=== Section Start ===

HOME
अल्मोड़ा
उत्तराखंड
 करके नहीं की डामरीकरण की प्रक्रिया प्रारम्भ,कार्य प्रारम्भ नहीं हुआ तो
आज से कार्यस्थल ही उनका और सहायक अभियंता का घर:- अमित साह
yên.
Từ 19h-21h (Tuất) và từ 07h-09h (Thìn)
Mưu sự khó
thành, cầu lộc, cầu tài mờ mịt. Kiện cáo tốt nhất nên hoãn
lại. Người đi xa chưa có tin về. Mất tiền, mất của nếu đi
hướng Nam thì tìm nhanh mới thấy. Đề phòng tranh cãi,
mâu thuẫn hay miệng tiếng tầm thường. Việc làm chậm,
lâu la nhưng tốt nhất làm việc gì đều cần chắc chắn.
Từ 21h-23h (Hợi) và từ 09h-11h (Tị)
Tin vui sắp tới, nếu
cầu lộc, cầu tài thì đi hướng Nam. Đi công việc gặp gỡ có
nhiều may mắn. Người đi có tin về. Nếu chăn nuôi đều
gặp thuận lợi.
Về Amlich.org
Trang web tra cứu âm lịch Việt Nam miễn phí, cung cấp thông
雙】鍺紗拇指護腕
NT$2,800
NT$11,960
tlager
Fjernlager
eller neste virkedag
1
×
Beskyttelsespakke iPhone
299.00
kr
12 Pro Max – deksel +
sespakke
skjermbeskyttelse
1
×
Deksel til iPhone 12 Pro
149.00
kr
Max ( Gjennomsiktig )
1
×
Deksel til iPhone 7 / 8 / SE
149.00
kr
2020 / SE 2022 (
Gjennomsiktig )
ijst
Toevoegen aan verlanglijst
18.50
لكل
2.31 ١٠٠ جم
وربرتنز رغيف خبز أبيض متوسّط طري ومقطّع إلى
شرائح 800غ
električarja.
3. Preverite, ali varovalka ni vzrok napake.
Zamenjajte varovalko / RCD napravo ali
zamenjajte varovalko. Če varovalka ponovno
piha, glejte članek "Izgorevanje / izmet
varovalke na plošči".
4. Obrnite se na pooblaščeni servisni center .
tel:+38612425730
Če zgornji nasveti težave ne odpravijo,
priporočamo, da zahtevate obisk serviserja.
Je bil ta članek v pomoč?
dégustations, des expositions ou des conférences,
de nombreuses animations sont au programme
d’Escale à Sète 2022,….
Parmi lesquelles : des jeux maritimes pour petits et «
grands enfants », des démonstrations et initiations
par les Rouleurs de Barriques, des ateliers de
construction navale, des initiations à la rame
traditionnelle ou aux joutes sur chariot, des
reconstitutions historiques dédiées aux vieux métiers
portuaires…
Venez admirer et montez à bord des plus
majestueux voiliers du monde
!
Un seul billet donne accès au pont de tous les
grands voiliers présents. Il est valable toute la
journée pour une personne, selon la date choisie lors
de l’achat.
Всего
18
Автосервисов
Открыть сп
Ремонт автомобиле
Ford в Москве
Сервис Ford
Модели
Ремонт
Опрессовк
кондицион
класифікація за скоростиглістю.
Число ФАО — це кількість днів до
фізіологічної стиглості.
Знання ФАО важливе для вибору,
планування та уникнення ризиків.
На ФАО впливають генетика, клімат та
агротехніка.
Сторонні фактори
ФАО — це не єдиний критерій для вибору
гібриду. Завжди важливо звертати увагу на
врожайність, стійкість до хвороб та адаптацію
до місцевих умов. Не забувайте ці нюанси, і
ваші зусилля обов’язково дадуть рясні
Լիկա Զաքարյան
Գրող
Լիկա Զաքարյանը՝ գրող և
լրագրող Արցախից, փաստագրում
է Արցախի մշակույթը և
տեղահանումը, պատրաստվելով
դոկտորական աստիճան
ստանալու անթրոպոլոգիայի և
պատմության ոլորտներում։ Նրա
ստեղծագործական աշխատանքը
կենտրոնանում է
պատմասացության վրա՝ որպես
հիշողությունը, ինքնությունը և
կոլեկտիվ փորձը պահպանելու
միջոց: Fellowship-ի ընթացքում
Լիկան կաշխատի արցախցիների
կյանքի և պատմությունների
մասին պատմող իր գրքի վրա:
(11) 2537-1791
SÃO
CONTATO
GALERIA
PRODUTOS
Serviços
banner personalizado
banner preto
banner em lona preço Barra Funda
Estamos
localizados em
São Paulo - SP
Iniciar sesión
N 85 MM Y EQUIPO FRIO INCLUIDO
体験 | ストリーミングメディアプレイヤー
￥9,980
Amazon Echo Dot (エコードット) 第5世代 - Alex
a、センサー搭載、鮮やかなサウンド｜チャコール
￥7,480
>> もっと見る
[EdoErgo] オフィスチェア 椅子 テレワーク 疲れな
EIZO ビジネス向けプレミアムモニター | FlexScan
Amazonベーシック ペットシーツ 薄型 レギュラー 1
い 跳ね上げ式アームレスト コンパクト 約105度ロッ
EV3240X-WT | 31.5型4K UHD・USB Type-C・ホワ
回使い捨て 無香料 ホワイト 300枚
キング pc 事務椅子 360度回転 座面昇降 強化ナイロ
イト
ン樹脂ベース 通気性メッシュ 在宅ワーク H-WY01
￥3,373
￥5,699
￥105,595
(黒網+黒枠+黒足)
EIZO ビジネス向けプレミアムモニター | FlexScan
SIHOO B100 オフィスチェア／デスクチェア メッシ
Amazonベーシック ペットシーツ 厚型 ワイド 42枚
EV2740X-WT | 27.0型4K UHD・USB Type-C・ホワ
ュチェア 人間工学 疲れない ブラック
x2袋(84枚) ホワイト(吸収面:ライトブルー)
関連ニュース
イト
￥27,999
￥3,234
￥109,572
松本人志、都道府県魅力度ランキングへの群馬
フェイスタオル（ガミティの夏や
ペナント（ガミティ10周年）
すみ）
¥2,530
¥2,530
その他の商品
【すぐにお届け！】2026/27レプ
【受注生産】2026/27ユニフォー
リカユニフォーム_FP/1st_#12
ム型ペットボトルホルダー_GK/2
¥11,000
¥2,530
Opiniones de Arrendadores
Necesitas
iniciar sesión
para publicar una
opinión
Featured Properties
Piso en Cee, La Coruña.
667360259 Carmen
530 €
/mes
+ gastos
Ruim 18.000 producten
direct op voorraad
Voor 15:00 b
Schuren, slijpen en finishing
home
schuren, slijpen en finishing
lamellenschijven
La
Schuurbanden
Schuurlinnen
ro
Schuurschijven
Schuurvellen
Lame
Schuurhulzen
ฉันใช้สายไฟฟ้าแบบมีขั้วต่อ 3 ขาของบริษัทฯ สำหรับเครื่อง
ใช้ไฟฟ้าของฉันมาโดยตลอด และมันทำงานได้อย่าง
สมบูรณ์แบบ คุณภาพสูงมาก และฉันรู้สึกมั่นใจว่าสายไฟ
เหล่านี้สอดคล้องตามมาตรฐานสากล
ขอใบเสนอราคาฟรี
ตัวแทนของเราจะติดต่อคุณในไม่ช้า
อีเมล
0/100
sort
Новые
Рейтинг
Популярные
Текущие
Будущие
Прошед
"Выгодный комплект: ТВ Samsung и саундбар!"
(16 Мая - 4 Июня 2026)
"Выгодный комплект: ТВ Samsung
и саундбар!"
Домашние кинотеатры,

=== Section End ===

◆ **How to complete this task**: Locate every line in the rows above that contains the string "Samsung", and copy each of those lines.

◆ **Expected output**:
"Выгодный комплект: ТВ Samsung и саундбар!"
"Выгодный комплект: ТВ Samsung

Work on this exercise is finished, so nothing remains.